LitPick Review
The Deepest Blue
Mike Wilson’s life is going great—he makes good grades, has a pretty girlfriend, and even works at a well-paying job with his dad on their charter boat business. Everything’s perfect—perfect, that is, until Mike’s dad is killed in a horrific accident by a drunk driver, leaving him an orphan. Devastated, broken, and not knowing where to turn, Mike’s life is in a constant limbo. Soon afterward, his mother, who disowned him and his father when he was just a child, resurfaces and demands he come back into her life—whether she (and her well-paid lawyer) have to force him or not. Still smarting over her rejection, Mike is determined to fight his mother with everything he’s got—including his dad’s former fiancée, Maggie, shipmate-turned-lawyer Chuck Marshall, and Ms. Young, the federal attorney that supposed to get Mike his life back. Played out in a nasty courtroom battle with an emotional twist, The Deepest Blue by Kim Williams Justesen is just starting to heat up—and which side Mike will find himself on is still a mystery.
“But there’s an empty feeling in my gut—a cold, hard place like I swallowed a stone. He isn’t part of me anymore. I discover an emotion I have never felt before. It rises up and takes over me like a way: I want to be dead, too.”
Opinion:
Honestly, this book was disappointing. The character development was certainly not up to par. The few supporting characters were distressingly weak, and MIKE--Mike is the typical teenage stereotype. I mean, I know he lost his dad, but that gives the author no reason to totally demolish the character and his personality in a quick succession of fits of anger and moodiness. It seemed so rushed. Half the book seemed to be a quick sprint toward the subject that the author REALLY wanted to write about--a courtroom melodrama that everyone saw coming. And the ending—tied up in sloppy bows, tons of plot lines left unresolved, and a predictable “The End”. Sure, it was a solid book technically speaking--good vocab, descriptive writing, sound structure—but it just didn’t work that way I felt it should have. Potential abounds—but I felt that Justesen could have done better for herself and the characters she wrote about in this book.

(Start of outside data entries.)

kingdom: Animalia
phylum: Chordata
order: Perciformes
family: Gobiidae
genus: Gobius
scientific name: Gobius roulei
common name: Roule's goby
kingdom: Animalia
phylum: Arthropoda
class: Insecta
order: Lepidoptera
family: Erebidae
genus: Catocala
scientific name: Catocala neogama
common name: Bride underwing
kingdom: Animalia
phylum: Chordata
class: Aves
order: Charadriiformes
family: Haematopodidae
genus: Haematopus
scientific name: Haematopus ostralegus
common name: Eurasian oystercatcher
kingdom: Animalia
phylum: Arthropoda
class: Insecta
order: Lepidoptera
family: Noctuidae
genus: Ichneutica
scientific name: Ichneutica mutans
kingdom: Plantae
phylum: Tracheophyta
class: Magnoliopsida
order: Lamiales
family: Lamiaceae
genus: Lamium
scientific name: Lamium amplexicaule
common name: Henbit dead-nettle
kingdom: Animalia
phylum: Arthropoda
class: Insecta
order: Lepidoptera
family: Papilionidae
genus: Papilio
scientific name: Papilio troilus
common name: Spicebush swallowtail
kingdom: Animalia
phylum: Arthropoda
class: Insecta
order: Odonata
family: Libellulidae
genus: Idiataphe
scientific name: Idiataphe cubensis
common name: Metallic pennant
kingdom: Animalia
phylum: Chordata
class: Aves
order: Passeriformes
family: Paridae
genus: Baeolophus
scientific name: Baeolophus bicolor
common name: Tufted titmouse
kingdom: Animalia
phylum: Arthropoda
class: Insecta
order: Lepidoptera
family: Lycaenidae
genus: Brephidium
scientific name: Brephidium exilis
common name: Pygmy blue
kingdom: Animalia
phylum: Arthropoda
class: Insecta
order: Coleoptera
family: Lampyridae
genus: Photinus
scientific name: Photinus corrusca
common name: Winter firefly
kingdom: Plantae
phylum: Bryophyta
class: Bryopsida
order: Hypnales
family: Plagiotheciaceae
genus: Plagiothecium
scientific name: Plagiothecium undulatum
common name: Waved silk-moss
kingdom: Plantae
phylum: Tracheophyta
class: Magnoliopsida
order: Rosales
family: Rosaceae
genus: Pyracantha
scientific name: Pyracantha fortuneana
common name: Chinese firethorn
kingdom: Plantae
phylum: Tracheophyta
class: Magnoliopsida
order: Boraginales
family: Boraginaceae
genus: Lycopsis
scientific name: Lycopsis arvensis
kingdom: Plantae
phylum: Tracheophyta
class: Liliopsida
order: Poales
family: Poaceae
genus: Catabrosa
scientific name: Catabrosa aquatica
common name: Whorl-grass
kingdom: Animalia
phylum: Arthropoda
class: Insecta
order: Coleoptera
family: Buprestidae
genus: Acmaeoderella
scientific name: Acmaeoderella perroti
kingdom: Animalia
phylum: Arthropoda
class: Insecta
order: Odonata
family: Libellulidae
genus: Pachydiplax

“I watch the white car pull away from the mortuary, signal, and merge onto the main road….....Maggie softly cries. I am completely numb.”
I would recommend this book for ages ten and up, as it only has mild expletives and one sexual situation. Everything else stays in check pretty well.
Alone and afraid, will Mike to be able to fight for his right to stay where he believes he belongs—or will his mother finally get her way and rip him from everything he’s ever known? The Deepest Blue by Kim Williams Justeten is the only way to find out!